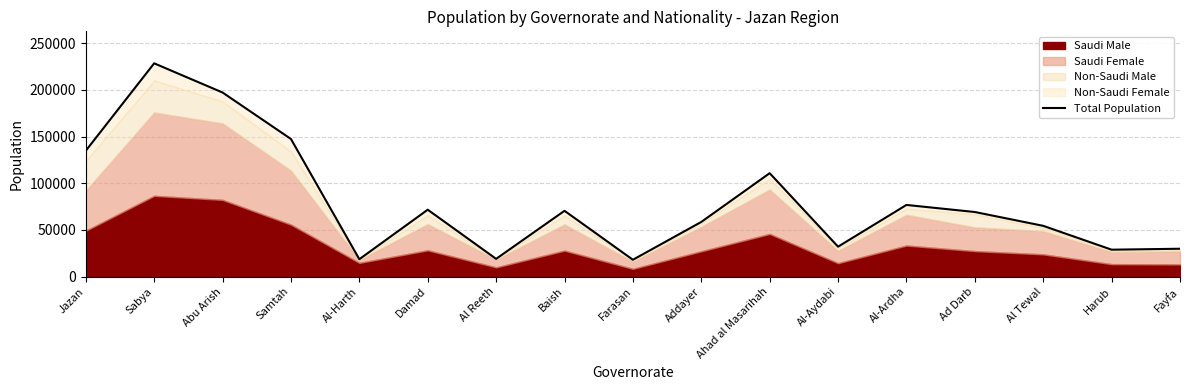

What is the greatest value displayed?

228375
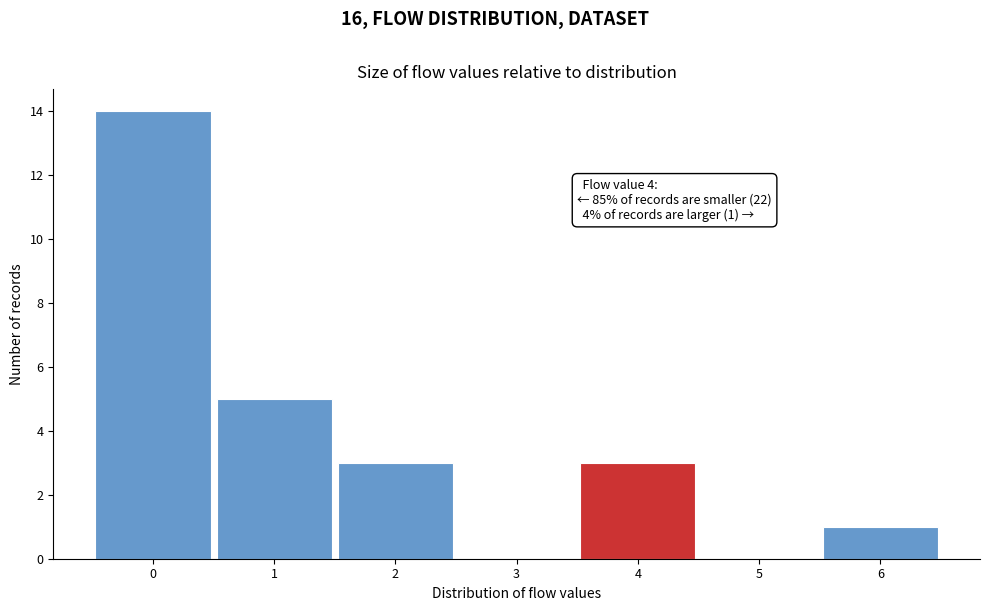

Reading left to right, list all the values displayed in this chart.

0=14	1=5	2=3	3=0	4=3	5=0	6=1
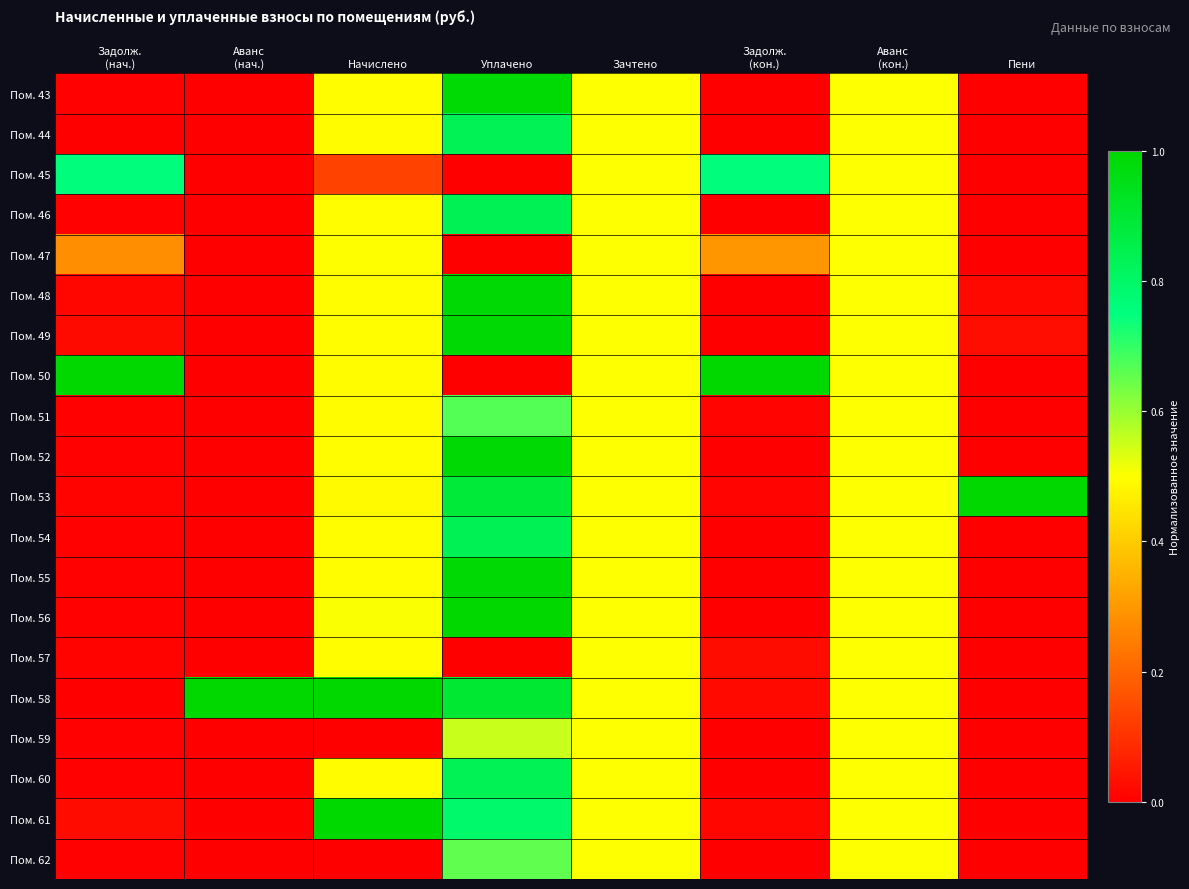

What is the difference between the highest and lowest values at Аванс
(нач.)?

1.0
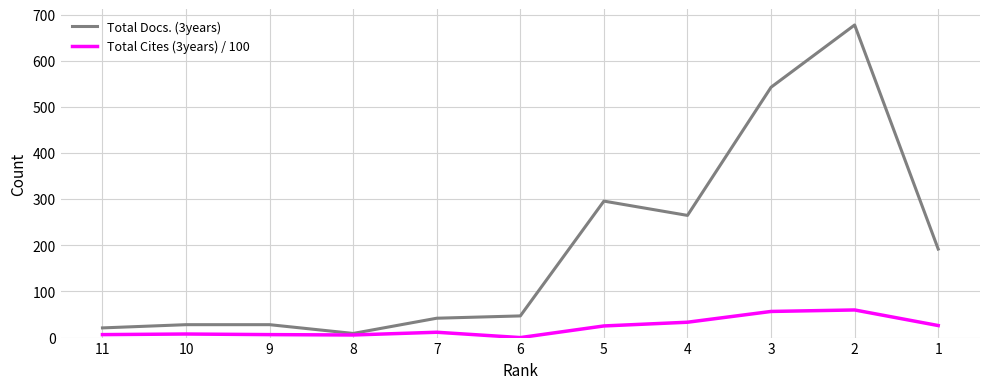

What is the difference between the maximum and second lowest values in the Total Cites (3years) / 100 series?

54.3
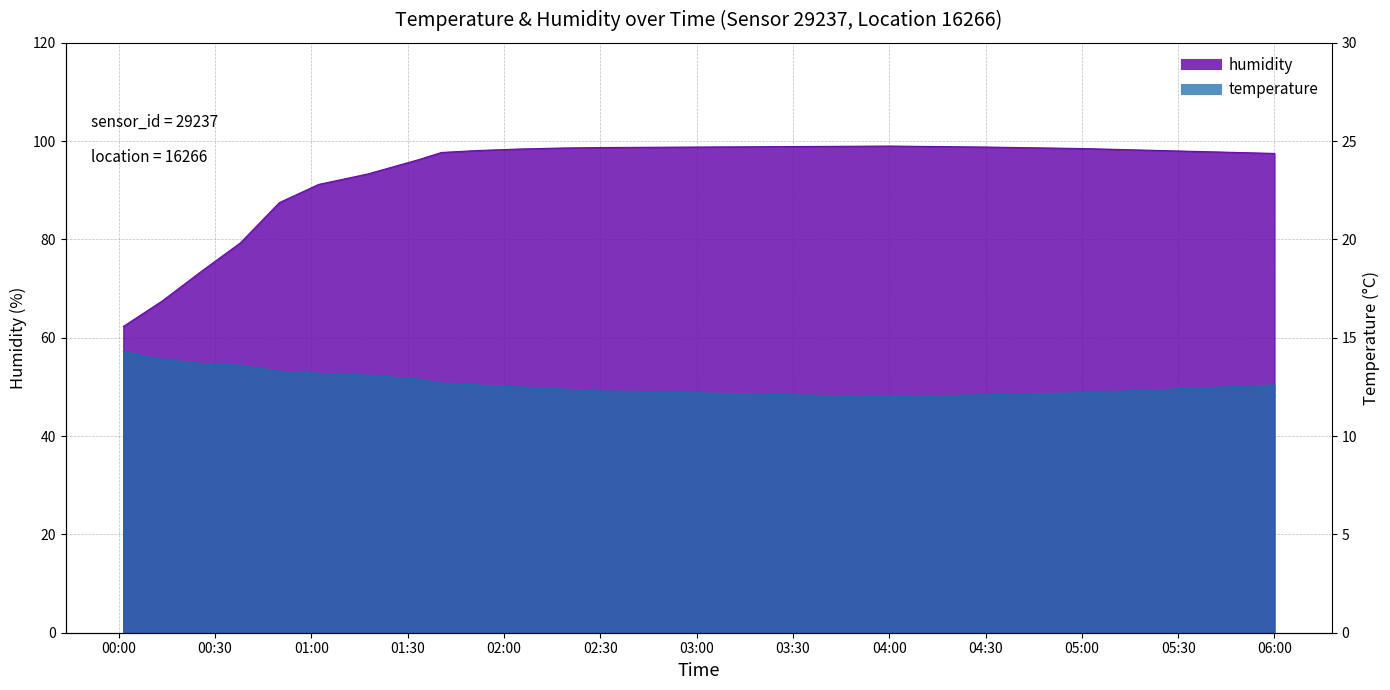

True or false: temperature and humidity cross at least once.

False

+ + + + + + +

--- Task statement ---
Reproduce every item above verbatim, omitting the pictures from your answer.

--- Reply ---
What is the greatest value displayed?

228375

Reading left to right, list all the values displayed in this chart.

0=14	1=5	2=3	3=0	4=3	5=0	6=1

What is the difference between the highest and lowest values at Аванс
(нач.)?

1.0

What is the difference between the maximum and second lowest values in the Total Cites (3years) / 100 series?

54.3

True or false: temperature and humidity cross at least once.

False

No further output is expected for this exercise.